Required action:
Once the pictures are removed, output the remaining entries exactly as given.

(Content revision data)
== == ==
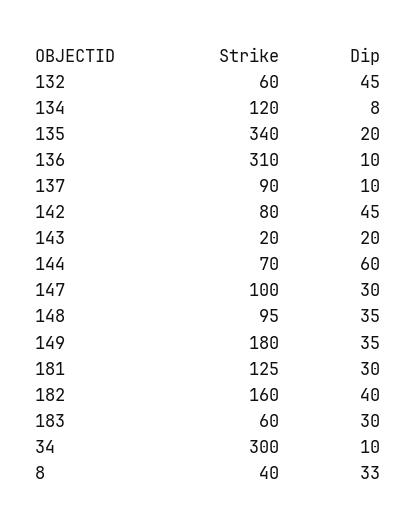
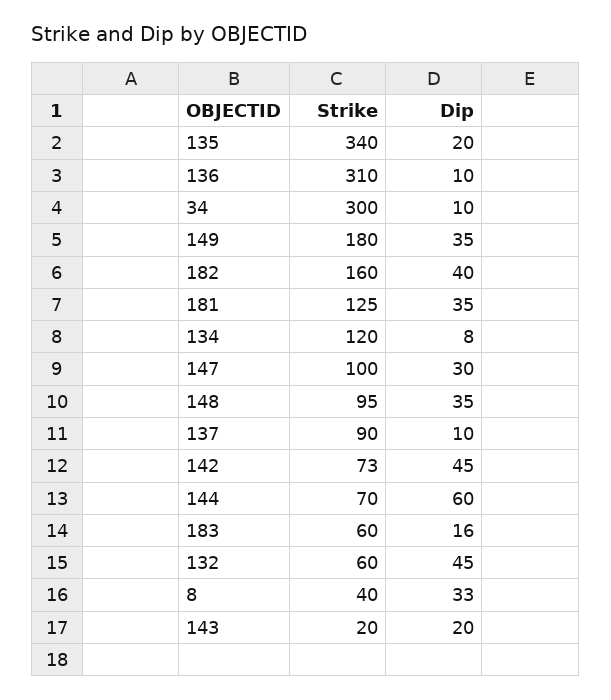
Strike, 142: 80 -> 73
Dip, 181: 30 -> 35
Dip, 183: 30 -> 16

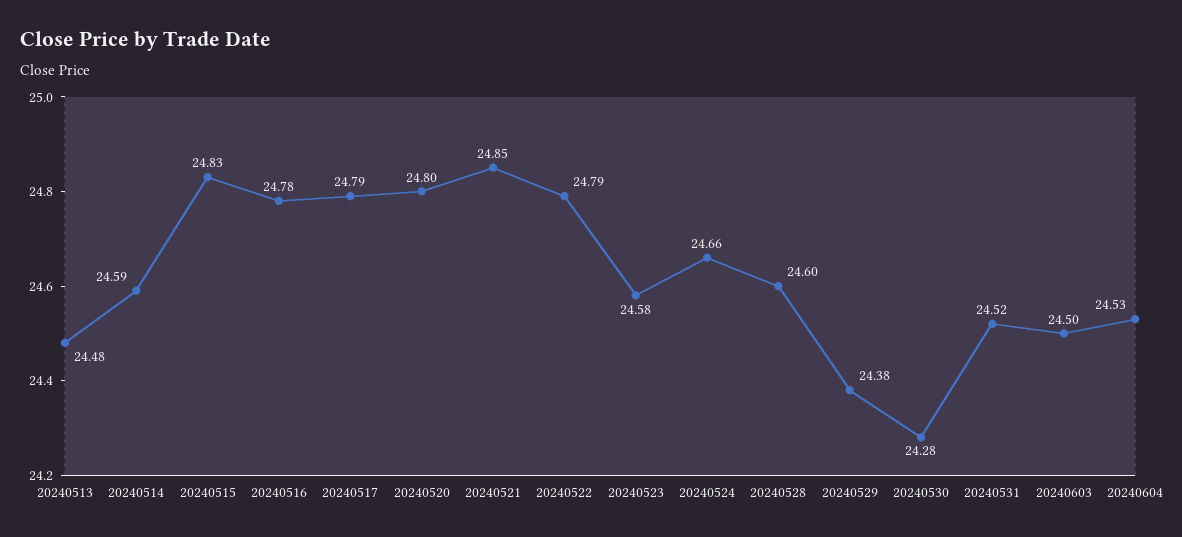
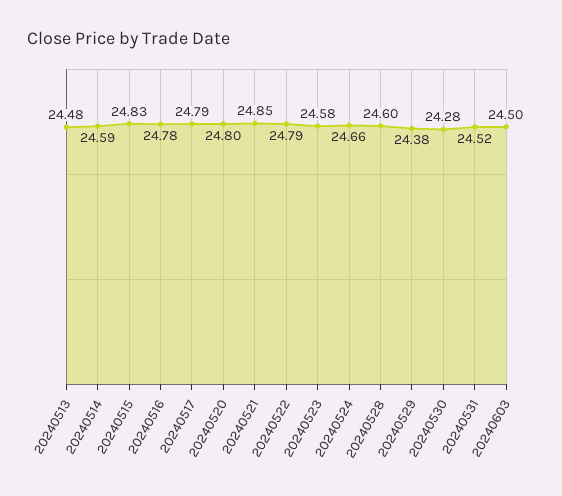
20240604: 24.53 -> none

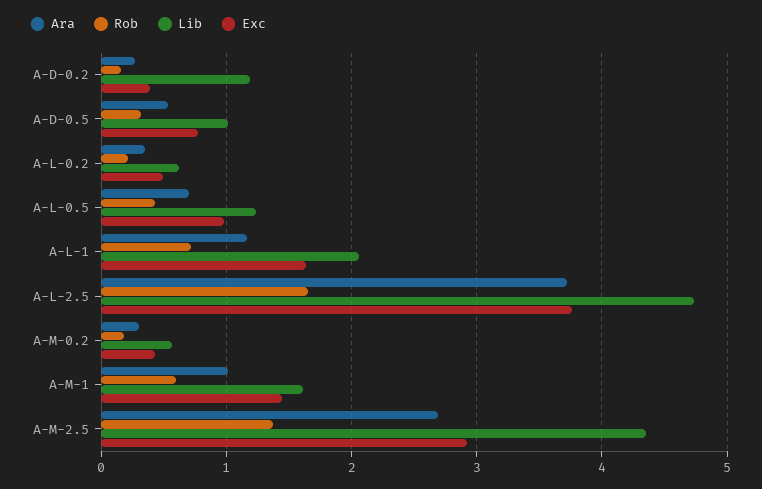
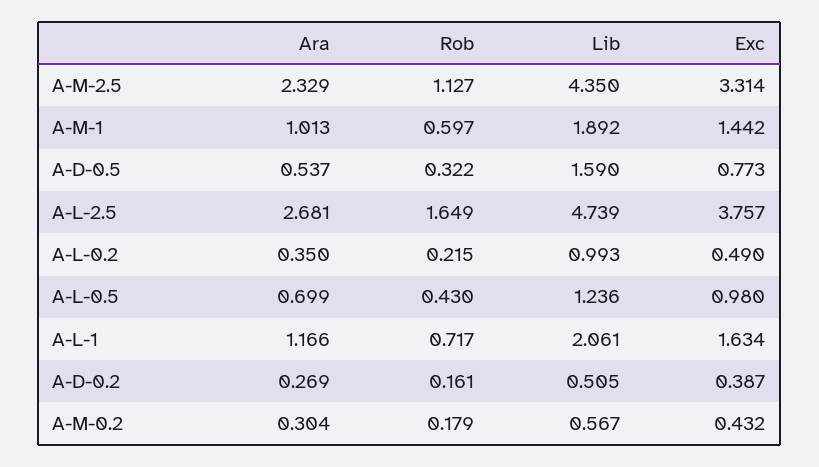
Lib, A-D-0.2: 1.2 -> 0.505
Lib, A-D-0.5: 1 -> 1.59
Lib, A-L-0.2: 0.6 -> 0.993
Ara, A-L-2.5: 3.7 -> 2.681
Lib, A-M-1: 1.6 -> 1.892
Ara, A-M-2.5: 2.7 -> 2.329
Rob, A-M-2.5: 1.4 -> 1.127
Exc, A-M-2.5: 2.9 -> 3.314

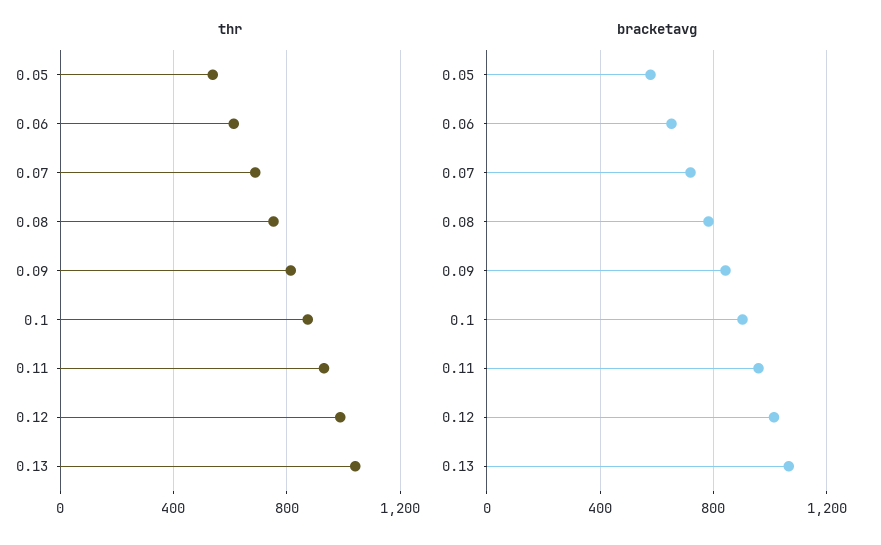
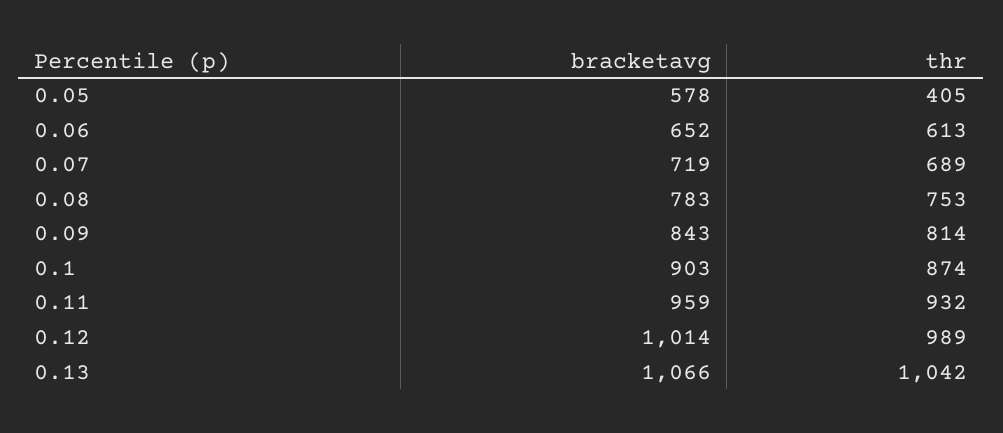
thr, 0.05: 550 -> 405

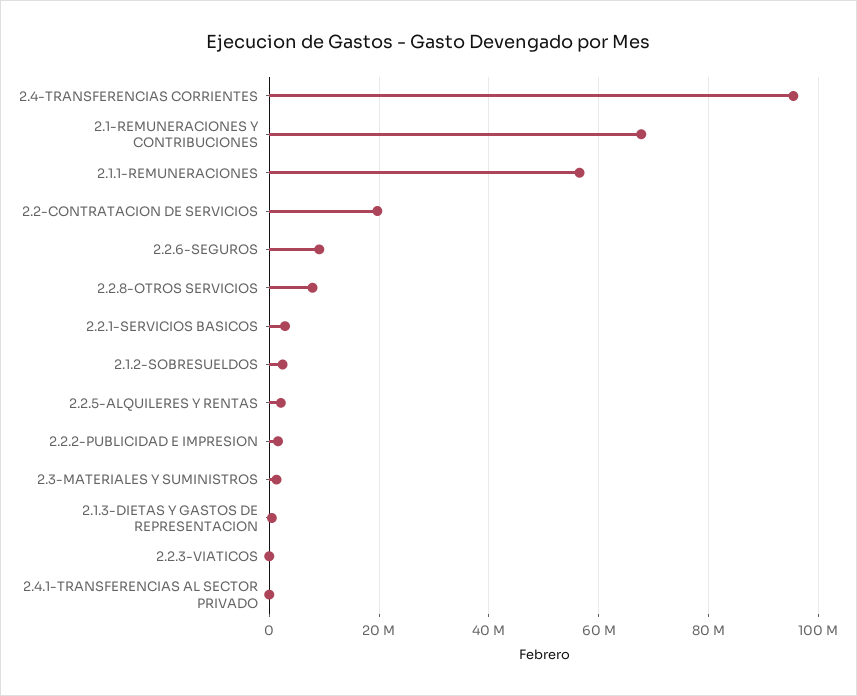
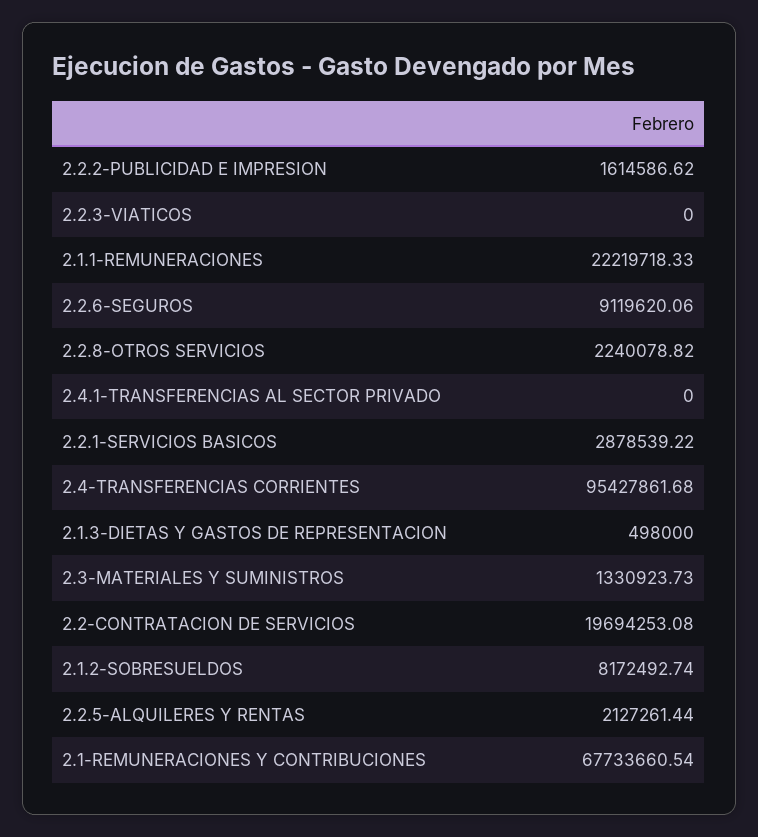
2.1.1-REMUNERACIONES: 56000000 -> 22219718.33
2.2.8-OTROS SERVICIOS: 8000000 -> 2240078.82
2.1.2-SOBRESUELDOS: 2000000 -> 8172492.74

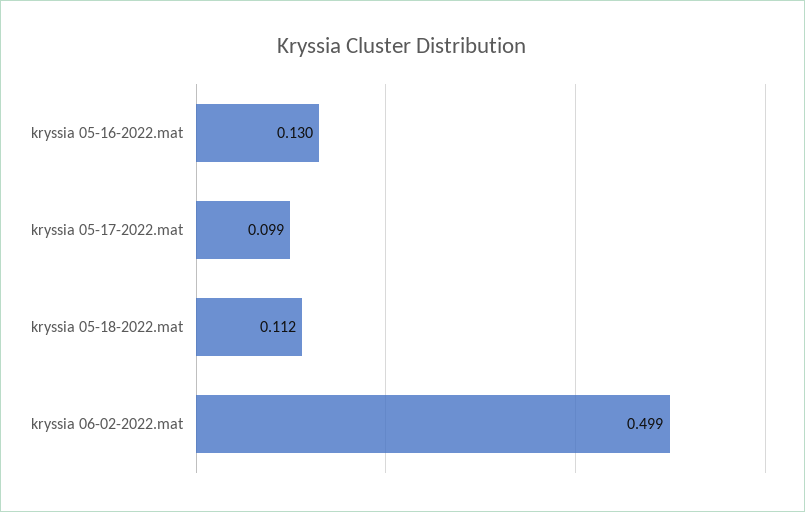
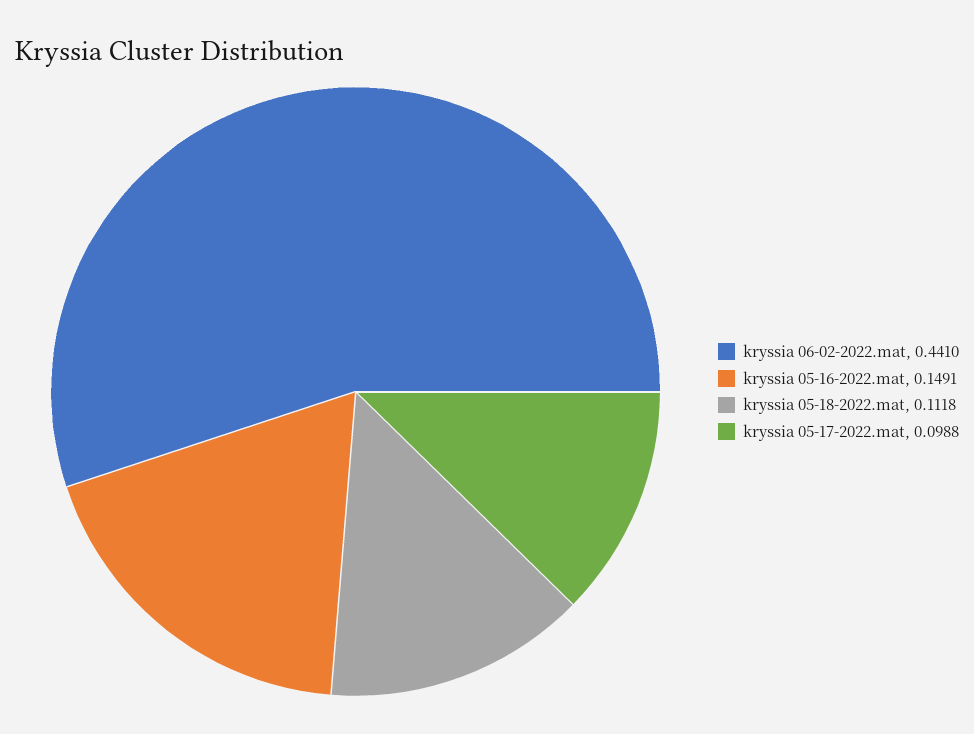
kryssia 05-16-2022.mat: 0.13 -> 0.1491
kryssia 06-02-2022.mat: 0.499 -> 0.441

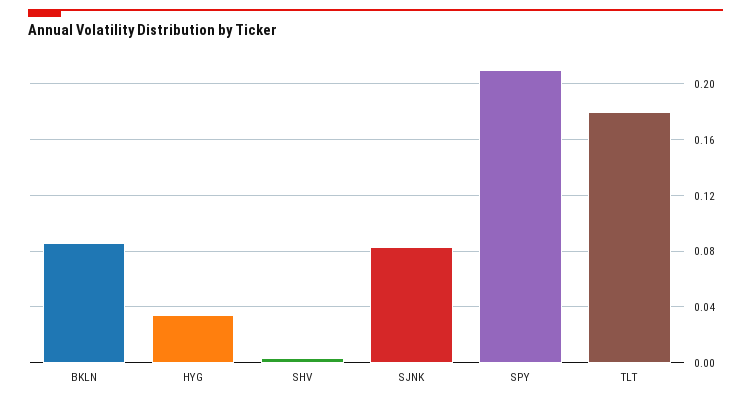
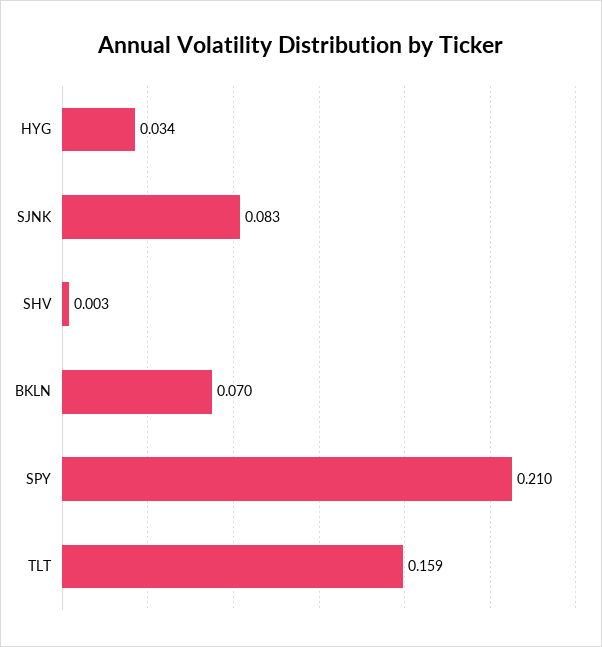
BKLN: 0.085 -> 0.07
TLT: 0.18 -> 0.159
== == ==
Output for this task:
Strike, 142: 80 -> 73
Dip, 181: 30 -> 35
Dip, 183: 30 -> 16

20240604: 24.53 -> none

Lib, A-D-0.2: 1.2 -> 0.505
Lib, A-D-0.5: 1 -> 1.59
Lib, A-L-0.2: 0.6 -> 0.993
Ara, A-L-2.5: 3.7 -> 2.681
Lib, A-M-1: 1.6 -> 1.892
Ara, A-M-2.5: 2.7 -> 2.329
Rob, A-M-2.5: 1.4 -> 1.127
Exc, A-M-2.5: 2.9 -> 3.314

thr, 0.05: 550 -> 405

2.1.1-REMUNERACIONES: 56000000 -> 22219718.33
2.2.8-OTROS SERVICIOS: 8000000 -> 2240078.82
2.1.2-SOBRESUELDOS: 2000000 -> 8172492.74

kryssia 05-16-2022.mat: 0.13 -> 0.1491
kryssia 06-02-2022.mat: 0.499 -> 0.441

BKLN: 0.085 -> 0.07
TLT: 0.18 -> 0.159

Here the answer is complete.